Source data
--- START ---

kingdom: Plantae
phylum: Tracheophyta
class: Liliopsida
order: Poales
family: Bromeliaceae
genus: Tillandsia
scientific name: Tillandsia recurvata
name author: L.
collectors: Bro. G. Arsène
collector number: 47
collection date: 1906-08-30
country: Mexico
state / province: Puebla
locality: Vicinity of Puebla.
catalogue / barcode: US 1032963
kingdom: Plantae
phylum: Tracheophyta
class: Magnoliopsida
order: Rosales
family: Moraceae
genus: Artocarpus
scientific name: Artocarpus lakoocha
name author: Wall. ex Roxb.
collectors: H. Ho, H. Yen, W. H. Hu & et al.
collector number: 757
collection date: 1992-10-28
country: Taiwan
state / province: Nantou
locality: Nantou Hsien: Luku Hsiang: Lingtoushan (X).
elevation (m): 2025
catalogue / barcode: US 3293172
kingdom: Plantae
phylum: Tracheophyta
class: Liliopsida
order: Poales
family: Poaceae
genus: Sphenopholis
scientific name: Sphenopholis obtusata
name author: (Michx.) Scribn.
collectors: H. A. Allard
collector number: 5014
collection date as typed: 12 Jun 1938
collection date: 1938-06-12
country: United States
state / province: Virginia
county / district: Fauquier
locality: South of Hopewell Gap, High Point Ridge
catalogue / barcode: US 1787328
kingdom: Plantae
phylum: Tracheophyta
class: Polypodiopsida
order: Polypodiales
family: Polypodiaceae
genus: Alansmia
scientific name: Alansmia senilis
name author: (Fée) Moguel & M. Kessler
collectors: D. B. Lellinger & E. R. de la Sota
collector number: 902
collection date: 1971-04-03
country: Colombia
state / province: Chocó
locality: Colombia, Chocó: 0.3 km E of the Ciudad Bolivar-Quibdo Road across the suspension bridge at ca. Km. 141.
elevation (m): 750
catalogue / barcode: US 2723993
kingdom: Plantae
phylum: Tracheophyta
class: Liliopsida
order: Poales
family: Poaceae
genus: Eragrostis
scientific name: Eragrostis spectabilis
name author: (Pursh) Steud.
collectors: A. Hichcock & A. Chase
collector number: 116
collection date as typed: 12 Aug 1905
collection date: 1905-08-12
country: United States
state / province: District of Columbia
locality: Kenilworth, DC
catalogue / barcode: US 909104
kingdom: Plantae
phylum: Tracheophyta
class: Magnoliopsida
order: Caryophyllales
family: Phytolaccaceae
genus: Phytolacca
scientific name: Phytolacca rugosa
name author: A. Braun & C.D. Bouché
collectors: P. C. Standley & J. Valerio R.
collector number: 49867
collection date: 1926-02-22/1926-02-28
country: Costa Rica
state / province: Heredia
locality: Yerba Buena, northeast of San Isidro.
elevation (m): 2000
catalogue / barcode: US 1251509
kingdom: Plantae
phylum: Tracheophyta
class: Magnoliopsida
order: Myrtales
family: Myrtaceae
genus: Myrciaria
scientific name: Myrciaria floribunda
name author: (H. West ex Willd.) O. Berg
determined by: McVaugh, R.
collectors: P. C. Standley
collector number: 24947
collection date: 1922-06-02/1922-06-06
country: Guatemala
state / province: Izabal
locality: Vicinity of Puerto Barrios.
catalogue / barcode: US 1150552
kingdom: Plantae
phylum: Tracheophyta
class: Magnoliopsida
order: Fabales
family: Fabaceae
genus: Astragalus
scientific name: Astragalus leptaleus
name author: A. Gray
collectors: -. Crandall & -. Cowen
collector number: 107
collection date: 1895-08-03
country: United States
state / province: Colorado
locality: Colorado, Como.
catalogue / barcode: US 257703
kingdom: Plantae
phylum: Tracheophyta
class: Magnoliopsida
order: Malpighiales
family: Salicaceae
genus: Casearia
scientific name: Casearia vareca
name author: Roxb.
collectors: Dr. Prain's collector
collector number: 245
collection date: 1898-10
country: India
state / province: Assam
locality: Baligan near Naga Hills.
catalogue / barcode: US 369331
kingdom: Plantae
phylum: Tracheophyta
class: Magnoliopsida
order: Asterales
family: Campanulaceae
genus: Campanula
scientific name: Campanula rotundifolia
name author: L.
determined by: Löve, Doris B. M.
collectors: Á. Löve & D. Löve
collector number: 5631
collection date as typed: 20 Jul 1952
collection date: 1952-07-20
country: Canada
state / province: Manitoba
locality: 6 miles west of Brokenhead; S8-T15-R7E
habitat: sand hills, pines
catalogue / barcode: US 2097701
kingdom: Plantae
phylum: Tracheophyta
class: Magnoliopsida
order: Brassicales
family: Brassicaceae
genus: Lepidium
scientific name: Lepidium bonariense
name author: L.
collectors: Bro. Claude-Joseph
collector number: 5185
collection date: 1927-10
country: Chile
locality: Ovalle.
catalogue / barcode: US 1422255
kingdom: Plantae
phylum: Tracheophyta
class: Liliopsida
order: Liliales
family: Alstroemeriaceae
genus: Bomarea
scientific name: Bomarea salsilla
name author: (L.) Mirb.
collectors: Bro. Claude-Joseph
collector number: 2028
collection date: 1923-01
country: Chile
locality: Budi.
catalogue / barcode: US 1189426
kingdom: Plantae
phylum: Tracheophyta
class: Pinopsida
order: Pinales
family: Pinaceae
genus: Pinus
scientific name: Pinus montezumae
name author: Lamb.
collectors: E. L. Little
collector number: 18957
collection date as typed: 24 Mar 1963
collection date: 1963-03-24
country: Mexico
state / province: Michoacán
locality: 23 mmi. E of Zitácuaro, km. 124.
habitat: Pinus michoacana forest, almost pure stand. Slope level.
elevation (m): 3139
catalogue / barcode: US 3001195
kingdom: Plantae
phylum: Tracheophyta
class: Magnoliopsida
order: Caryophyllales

--- END ---

• **Exercise aim**: Duplicate the lines of the data above verbatim, beginning with the line containing "catalogue / barcode: US 369331" and continuing through the line containing "collection date as typed: 20 Jul 1952".

• **Full response**:
catalogue / barcode: US 369331
kingdom: Plantae
phylum: Tracheophyta
class: Magnoliopsida
order: Asterales
family: Campanulaceae
genus: Campanula
scientific name: Campanula rotundifolia
name author: L.
determined by: Löve, Doris B. M.
collectors: Á. Löve & D. Löve
collector number: 5631
collection date as typed: 20 Jul 1952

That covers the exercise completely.